Provided data ::
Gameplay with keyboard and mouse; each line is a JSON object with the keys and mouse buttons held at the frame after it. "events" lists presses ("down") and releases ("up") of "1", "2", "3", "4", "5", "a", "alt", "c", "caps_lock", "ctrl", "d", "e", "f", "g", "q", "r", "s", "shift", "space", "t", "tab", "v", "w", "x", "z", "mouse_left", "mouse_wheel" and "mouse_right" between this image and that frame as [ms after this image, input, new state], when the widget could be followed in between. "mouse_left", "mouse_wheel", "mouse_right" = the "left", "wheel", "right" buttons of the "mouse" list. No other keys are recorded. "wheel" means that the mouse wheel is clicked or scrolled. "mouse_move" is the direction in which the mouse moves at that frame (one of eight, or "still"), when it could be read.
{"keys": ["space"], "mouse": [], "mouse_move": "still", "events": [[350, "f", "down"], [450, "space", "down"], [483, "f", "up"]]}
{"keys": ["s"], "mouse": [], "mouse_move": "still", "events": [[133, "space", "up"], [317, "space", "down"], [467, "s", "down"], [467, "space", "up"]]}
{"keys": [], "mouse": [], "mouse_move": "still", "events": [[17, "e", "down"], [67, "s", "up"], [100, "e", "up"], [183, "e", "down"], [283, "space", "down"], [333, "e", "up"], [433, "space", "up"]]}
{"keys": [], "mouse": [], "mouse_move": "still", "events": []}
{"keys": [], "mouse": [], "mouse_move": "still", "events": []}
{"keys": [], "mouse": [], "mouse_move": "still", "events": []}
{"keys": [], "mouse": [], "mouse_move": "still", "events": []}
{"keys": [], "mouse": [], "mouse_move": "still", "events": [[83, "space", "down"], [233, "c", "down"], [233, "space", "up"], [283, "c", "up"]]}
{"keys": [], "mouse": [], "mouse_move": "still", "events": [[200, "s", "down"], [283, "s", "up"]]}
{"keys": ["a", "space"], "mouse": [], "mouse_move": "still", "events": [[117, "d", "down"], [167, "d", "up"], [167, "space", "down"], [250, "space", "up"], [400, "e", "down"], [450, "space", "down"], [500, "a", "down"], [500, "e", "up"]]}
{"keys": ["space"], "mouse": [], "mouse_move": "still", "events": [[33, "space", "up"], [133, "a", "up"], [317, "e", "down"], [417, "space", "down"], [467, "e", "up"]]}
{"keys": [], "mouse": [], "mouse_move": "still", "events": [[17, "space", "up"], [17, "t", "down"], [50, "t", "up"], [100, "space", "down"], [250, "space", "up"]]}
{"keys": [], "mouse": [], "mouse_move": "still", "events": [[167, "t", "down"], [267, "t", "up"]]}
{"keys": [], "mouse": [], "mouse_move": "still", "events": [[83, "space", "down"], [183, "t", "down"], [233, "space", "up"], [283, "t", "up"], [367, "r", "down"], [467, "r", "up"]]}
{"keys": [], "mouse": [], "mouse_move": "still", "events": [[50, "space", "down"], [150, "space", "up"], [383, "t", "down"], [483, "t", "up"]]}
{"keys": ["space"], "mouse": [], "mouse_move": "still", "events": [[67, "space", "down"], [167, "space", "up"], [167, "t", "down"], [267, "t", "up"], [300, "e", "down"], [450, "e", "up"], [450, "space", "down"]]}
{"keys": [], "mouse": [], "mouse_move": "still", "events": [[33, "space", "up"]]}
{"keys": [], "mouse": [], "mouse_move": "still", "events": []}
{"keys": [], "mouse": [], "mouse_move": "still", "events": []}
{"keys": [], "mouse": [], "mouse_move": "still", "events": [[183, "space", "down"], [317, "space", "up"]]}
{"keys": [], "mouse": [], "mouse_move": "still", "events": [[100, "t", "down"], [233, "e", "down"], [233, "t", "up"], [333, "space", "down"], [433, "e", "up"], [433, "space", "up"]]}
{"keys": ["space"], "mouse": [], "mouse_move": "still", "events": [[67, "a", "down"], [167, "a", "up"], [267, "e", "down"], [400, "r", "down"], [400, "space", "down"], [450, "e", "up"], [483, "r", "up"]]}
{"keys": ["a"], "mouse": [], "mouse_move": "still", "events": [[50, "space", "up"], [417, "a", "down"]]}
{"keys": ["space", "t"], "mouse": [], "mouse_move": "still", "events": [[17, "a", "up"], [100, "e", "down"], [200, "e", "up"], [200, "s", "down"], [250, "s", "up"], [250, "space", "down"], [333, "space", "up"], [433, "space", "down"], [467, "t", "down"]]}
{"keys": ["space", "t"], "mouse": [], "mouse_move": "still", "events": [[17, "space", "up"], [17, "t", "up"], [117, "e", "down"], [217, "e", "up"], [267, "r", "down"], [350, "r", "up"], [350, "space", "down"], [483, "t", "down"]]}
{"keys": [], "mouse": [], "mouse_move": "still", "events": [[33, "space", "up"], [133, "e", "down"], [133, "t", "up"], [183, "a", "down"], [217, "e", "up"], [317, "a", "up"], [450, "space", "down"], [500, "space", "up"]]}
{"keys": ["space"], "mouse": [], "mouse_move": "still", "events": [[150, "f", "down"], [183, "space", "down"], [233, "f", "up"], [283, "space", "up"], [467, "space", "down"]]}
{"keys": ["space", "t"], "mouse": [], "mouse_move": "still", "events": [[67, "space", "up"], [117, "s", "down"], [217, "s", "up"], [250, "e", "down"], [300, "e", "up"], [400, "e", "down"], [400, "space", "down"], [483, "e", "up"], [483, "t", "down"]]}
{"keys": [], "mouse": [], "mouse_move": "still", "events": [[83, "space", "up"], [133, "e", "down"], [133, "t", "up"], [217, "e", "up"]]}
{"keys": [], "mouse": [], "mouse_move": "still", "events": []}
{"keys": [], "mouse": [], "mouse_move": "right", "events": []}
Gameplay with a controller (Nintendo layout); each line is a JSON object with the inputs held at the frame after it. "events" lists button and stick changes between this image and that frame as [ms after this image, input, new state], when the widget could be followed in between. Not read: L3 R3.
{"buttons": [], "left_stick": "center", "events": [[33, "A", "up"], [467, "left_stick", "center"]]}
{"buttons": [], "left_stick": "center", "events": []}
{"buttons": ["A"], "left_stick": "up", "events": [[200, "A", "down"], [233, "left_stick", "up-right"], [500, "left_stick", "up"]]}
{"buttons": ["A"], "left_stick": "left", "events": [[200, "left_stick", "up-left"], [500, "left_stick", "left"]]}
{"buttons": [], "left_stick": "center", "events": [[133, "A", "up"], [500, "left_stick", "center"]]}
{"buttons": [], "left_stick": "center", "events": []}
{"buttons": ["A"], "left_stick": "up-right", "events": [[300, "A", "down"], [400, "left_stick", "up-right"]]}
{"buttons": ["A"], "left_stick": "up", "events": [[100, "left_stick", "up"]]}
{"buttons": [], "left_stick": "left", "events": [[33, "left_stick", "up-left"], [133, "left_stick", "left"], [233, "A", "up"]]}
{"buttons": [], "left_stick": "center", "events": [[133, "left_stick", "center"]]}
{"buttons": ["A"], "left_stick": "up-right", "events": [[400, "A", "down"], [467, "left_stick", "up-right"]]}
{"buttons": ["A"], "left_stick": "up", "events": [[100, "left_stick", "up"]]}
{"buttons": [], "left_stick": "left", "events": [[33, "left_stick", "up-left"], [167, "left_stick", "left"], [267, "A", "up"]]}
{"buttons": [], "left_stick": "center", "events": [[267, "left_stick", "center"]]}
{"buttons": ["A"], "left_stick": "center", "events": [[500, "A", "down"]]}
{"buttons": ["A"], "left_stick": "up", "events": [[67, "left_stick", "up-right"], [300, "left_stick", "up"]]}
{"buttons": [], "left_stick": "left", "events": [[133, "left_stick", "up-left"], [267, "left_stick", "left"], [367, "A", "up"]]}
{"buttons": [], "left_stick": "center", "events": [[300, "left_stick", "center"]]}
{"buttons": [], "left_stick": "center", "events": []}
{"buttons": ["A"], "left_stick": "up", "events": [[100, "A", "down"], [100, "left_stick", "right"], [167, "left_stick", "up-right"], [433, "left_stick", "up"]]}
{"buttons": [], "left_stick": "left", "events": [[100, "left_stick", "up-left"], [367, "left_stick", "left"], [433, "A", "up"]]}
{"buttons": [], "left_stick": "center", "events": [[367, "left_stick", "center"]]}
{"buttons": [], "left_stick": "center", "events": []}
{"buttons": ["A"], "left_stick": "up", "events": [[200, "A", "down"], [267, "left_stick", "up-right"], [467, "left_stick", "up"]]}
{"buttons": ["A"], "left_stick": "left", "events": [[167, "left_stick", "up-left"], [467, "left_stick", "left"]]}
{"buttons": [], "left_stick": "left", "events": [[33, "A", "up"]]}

Directions ::
Copy every line from the data that includes the string "center".

Your response ::
{"buttons": [], "left_stick": "center", "events": [[33, "A", "up"], [467, "left_stick", "center"]]}
{"buttons": [], "left_stick": "center", "events": []}
{"buttons": [], "left_stick": "center", "events": [[133, "A", "up"], [500, "left_stick", "center"]]}
{"buttons": [], "left_stick": "center", "events": []}
{"buttons": [], "left_stick": "center", "events": [[133, "left_stick", "center"]]}
{"buttons": [], "left_stick": "center", "events": [[267, "left_stick", "center"]]}
{"buttons": ["A"], "left_stick": "center", "events": [[500, "A", "down"]]}
{"buttons": [], "left_stick": "center", "events": [[300, "left_stick", "center"]]}
{"buttons": [], "left_stick": "center", "events": []}
{"buttons": [], "left_stick": "center", "events": [[367, "left_stick", "center"]]}
{"buttons": [], "left_stick": "center", "events": []}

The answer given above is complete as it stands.